Earlier in the year, I penned a series of posts profiling forgotten liberal heroes (to which a couple of other people also kindly contributed), looking at some of those who achieved great things for liberalism in their time but have been unjustly forgotten – such as Margaret Wintringham, the very first female Liberal MP.
There is also another group of people who I think are often unjustly obscure – those local campaigners who are often at the heart of their local community and local party, delivering liberalism and helping others, but as their stage is a local one they are often unacknowledged in the wider party.
Today it is the turn of Southwark councillor, Poddy Clark.
Politics often runs in families with the activism flowing through the generations. The story of Southwark councillor Poddy Clark, however, has an unusual twist, as in her case it wasn’t a matter of daughter following mother into politics but of mother following her daughter. After her daughter had been a councillor for eight years in the borough (and also a Parliamentary candidate elsewhere), Poddy herself was very familiar with the Liberal Democrats and local politics before finally moving from Hampshire to Southwark and running seriously for the council herself.
As with several other people I have profiled in this series, Poddy wanted to become an elected politician because, at heart, she likes to get stuck in and do things. “I instinctively want to be involved with people,” she explains. A gut feeling too explains her choice of party, with an intuitive liberalism being awakened by seeing Jo Grimond on TV in the 1960s and concluding the then Liberal Party was the one for her.
The cliché of a bad Liberal Democrat campaigner is one who hides from talking to people by delivering leaflets all the time, with the implied good version being one who spends much time canvassing. However, like Jill Fraser and Tracy Ismail, she is not a huge fan of the traditional vote identification form of canvassing, leaving as it does little time to actually talk to people. In Poddy’s case, in addition to taking part in local campaign action days, it means she likes going out delivering on her own – so she can dawdle and chat at length to people she bumps into, safe in the knowledge there are no fellow deliverers somewhere round the corner worrying about where she has got to.
She puts her love of talking to people – and her skill at listening to them – down to her father having a village pub, meaning that from an early age she was in an environment where listening to semi-strangers with interest was the norm.
The big issue in her ward is housing, with two of the largest housing estates in Southwark in the ward and the enormous Shard development right next to it.

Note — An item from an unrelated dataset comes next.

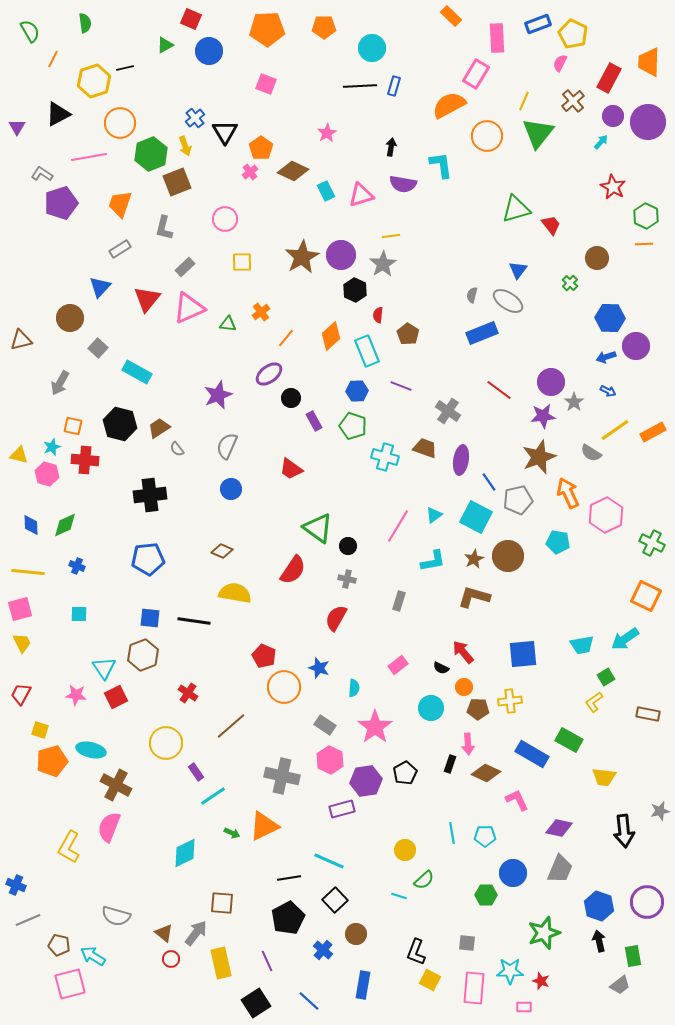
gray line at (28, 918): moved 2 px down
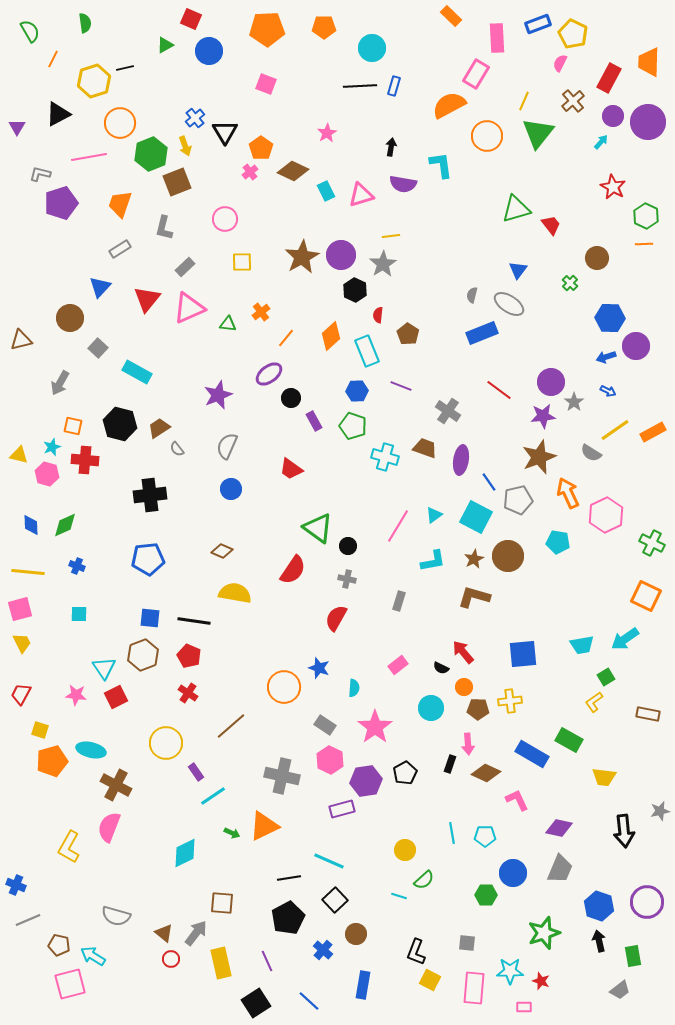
gray L-shape at (42, 174): moved 2 px left; rotated 20 degrees counterclockwise
gray ellipse at (508, 301): moved 1 px right, 3 px down
red pentagon at (264, 656): moved 75 px left
gray trapezoid at (620, 985): moved 5 px down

What is for me one of the best aspects of the Shard development is for her a ward nightmare: the viewing platform that will be open to the public and, at 243.8 metres height, offering amazing views across and beyond London. With estimates that this will attract as many as two million visitors a year, the viewing platform will offer a fantastic opportunity for tourists and locals to enjoy the sorts of views that are normally reserved for the very rich in private spaces at the top of the tallest buildings or in helicopters and private planes.
But two million people may cause enormous congestion issues, even with London Bridge, a train, tube and bus station, being heavily rebuilt. There is a particular problem with pavements in the area that have not been able to be improved because they are cluttered up with scaffolding which is holding up semi-derelict buildings that would otherwise collapse. Landlord King’s College is the particular target of local ire for the state of some of its properties.
With issues like this, there will continue to be plenty to keep Poddy busy with her local campaigning. As she says, “You can never do enough, be organised enough or listen enough.”